VELÁZQUEZ

Acróbata y joven arlequín

  ‘El triunfo de Baco’, 1629, Diego Velázquez

Museo del Prado, Madrid

         En un tiempo largo se creyó imposible que después de Velázquez la pintura pudiera dar un paso más. Parecía que la puerta había quedado cerrada y ya no se podía ir más allá. El año de 1.660 cortó la gloriosa ruta de este creador de formas que había llegado a un límite asombroso. La silueta agotó sus últimas modulaciones, la composición alcanzó en él su más alta y firme solución, el color llegó, con sus grises, a su más exquisita delicadeza y la luz alumbró desde dentro su pintura.

         El negro, el blanco, el ocre, el rojo y casi ningún color más cubren un maravilloso dibujo, seguro y bien armado. Sobre este andamio, la suave vestidura de color llega a ser en ‘Las hilanderas’, poco más que el soplo de la rueca.

         Un tino que nos pasma conduce a este caminante, que sabe desde el principio por dónde va. Se dirige seguro, sin vacilar, hacia unas figuras que empiezan en el jarro y terminan en inesperadas profundidades. El dominio de los pinceles lleva a Velázquez a un estado granítico que casi resulta imposible igualar.

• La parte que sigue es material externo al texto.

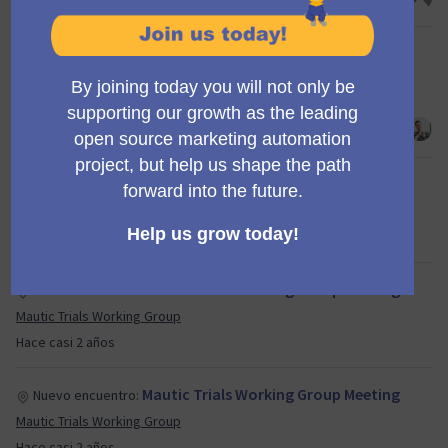
Proposing Mike Van Hemelrijck for
Nueva propuesta:
Marketing Team Assistant Lead
2024 Leadership Team Elections
Hace casi 2 años
Mautic Trials Working Group Meeting
Nuevo encuentro:
Mautic Trials Working Group
Hace casi 2 años
Mautic Trials Working Group Meeting
Nuevo encuentro:
Mautic Trials Working Group
Hace casi 2 años
Mautic Trials Working Group Meeting
Nuevo encuentro:
Mautic Trials Working Group
Hace casi 2 años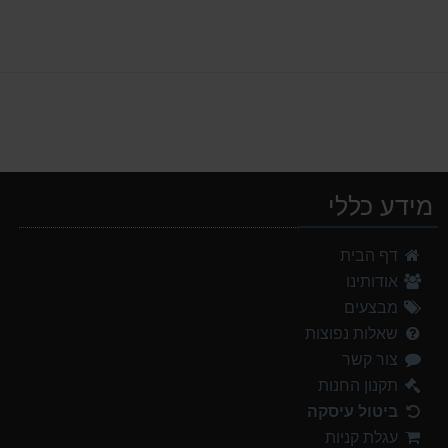
מידע כללי
מעיל גשם נשים TNF Resolves 2 W Rain jacket
דף הבית
449.00 ₪
אודותינו
אוהל משפחתי ל 6 GURO Panorama 6P v2
מבצעים
699.00 ₪
שאלות נפוצות
צור קשר
אוהל משפחתי ל 8 GURO Panorama 8P v2
999.00 ₪
תקנון החנות
ביטול עיסקה
מנשא לתינוק לטיולים OSPERY POCO LT
עגלת קניות
1,299.00 ₪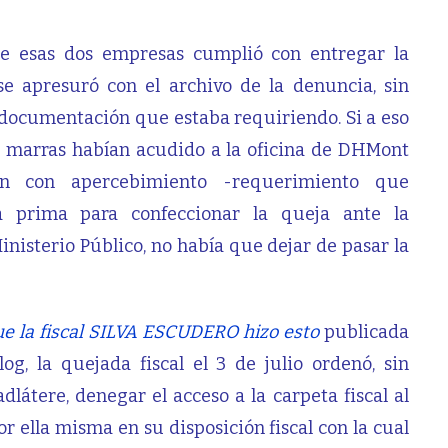
de esas dos empresas cumplió con entregar la
se apresuró con el archivo de la denuncia, sin
a documentación que estaba requiriendo. Si a eso
de marras habían acudido a la oficina de DHMont
ón con apercebimiento -requerimiento que
a prima para confeccionar la queja ante la
nisterio Público, no había que dejar de pasar la
e la fiscal SILVA ESCUDERO hizo esto
publicada
g, la quejada fiscal el 3 de julio ordenó, sin
látere, denegar el acceso a la carpeta fiscal al
 ella misma en su disposición fiscal con la cual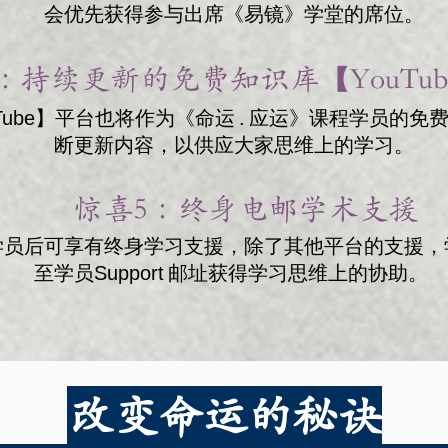
会优先获得参与出席《易镜》学堂的席位。
 ：
持续更新的免费知识库【YouTu
Tube】平台也将作为《命运 . 应运》课程学员的
断更新内容，以供应大家思维上的学习。
惊喜5 ：
终身电邮学术支援​
学员后可享有终身学习支援，除了其他平台的支援，
至学员Support 邮址获得学习思维上的协助。
改变命运的秘诀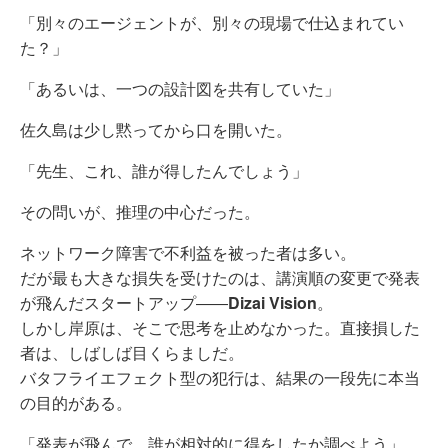
「別々のエージェントが、別々の現場で仕込まれてい
た？」
「あるいは、一つの設計図を共有していた」
佐久島は少し黙ってから口を開いた。
「先生、これ、誰が得したんでしょう」
その問いが、推理の中心だった。
ネットワーク障害で不利益を被った者は多い。
だが最も大きな損失を受けたのは、講演順の変更で発表
が飛んだスタートアップ――
Dizai Vision
。
しかし岸原は、そこで思考を止めなかった。直接損した
者は、しばしば目くらましだ。
バタフライエフェクト型の犯行は、結果の一段先に本当
の目的がある。
「発表が飛んで、誰が相対的に得をしたか調べよう」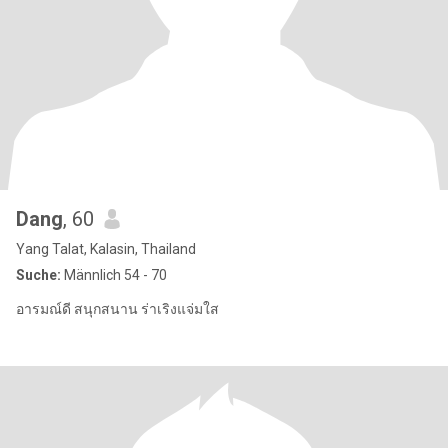
Dang
, 60
Yang Talat, Kalasin, Thailand
Suche:
Männlich 54 - 70
อารมณ์ดี สนุกสนาน ร่าเริงแจ่มใส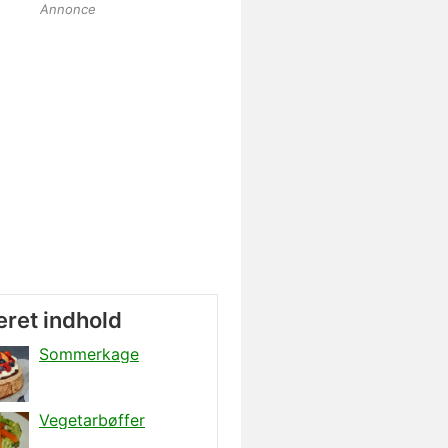
Annonce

         El gran sevillano respira serenamente en sus pinturas, llevando a ellas una especie de sosiego eterno, pero la visión de sus obras agita siempre el alma del contemplador. El frío artesano de la forma nos desconcierta en extremo cuando estamos delante de sus originales, pues donde parece que ya no cabe más, se encuentran facetas inéditas que nos aplastan con su lógica. No se puede ir allí pensando que no queda resquicio ni esperanza de algo nuevo. Se llegó a decir “que pintaba demasiado bien”. Opinar así fue uno de tantos errores que se cometieron contra él. Fue poco más o menos una crítica solapada sobre el pintor del que nada se podía decir que le menguara. Después de muchos años de olvido, que no llegaron a apagar aquel sol, se cayó en la cuenta de su magistral sencillez. Parece que lo evidente debiera comprenderse enseguida. Pues esta vez no. Este pintor tan claro se nos hace frecuentemente un enigma a fuerza de ser veraz. Aparentemente no hay problemas, pero ahí están: la pincelada oscura que aísla del fondo la jarra de vino que está al pie de “Los borrachos”. ¿Cómo pudo Velázquez cometer este error de valoración? Quizá no le mereció la pena volver a pintar el cuadro por un error que debió descubrir después. Las cinco lanzas que se inclinan entre las demás de “La rendición de Breda” para dar movimiento al conjunto de verticales y paralelas, pudieron haber sido puestas así después. También buscó en el mismo cuadro la cuerda floja del brazo amistoso del marqués de Spínola, para dar blandura a la dureza del acto. El brazo pudo estar antes más recto. Son detalles que obligan a reflexionar, basándose en otras correcciones que han asomado en otras pinturas suyas. El más perfecto de los pintores no daba nunca por acabadas sus obras. Sabía, como después Picasso, que la obra de arte no se termina nunca.

         Sus estudios primeros eran casi esculturas, de tanto acusar la forma, hasta el punto de ser sus primeras figuras no más que bodegones. Hay arte, pero también hay ciencia. Esta arquitectura sólida de color y forma, lleva toda la pintura velazqueña a un final exacto. Así llegó a pintar la profundidad del aire. Lo que está y no está. Si Goya es un incendio del alma, Velázquez es el alfarero mayor de la imagen.

         Pensemos unos instantes en sus retratos, ese centro alrededor del que gira siempre la pintura. Sabemos que el retrato no puede escapar a ningún pintor. Y menos a Velázquez. Ahí está él, más él que en el resto de sus obras. Sabemos también la importancia que tiene el espejo en la pintura. El cuadro tiene, además de espejo, ventana, que también ésta tiene en la pintura su papel. Velázquez sintió el embrujo de la ventana y del espejo. Se encontró así más dentro de sus cuadros, como en un escenario frente al público.

         De sus relaciones humanas, aparte del Rey y el Conde-Duque de Olivares, solo conocemos un poco de sus encuentros con Zurbarán, Rubens, Ribera y alguno más, como si solo se encontrara a gusto consigo mismo.

         No es necesario hacer aquí una biografía más. Ahí está él, vivo en sus obras.

LUIS CARRERA MOLINA

Artículo publicado el 27 de enero de 1981 en la revista del Club de Campo ‘La Galera’, de Valladolid (España).